Once every line below has been checked for "tiết", give only the number of lines that have it.

Data items:
+ + + + + + +

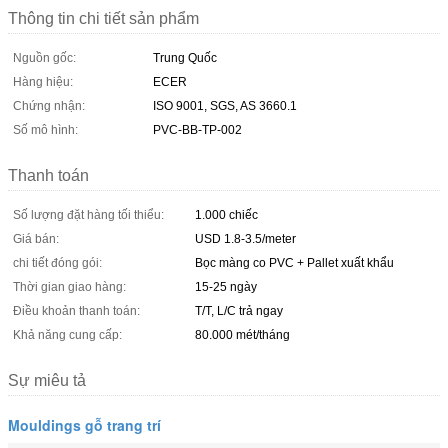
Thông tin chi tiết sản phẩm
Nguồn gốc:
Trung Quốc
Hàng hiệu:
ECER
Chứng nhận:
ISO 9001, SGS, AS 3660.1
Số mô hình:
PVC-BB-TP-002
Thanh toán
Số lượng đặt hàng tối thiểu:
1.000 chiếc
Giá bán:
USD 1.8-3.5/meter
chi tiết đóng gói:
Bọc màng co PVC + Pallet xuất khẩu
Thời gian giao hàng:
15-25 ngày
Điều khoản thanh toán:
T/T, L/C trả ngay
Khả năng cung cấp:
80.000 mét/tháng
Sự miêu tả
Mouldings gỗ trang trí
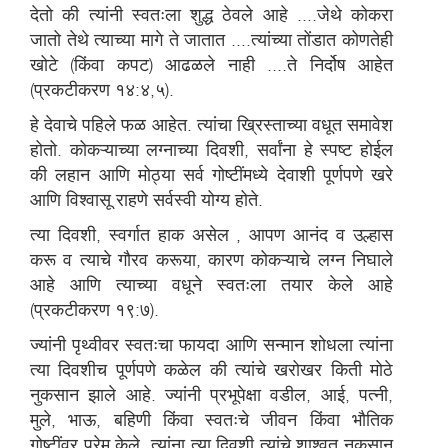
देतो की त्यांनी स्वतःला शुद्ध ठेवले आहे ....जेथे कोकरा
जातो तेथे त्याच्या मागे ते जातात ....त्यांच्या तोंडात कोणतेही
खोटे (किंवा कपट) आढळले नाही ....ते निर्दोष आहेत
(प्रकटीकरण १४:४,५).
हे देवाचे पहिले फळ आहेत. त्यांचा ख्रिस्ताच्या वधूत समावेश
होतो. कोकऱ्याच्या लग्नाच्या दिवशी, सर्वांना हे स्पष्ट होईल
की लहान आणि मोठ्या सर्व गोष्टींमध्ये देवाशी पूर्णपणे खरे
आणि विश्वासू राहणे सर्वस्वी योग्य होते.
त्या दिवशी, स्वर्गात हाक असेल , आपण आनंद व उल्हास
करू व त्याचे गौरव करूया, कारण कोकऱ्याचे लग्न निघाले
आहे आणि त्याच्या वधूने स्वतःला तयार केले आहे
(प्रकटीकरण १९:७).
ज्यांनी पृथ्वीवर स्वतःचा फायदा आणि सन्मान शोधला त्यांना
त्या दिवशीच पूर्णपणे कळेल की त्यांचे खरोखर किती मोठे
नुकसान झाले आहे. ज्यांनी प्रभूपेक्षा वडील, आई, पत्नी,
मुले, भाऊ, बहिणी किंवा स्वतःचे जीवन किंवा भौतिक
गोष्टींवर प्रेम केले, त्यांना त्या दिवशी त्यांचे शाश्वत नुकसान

+ + + + + + +

TASK SOLUTION: 2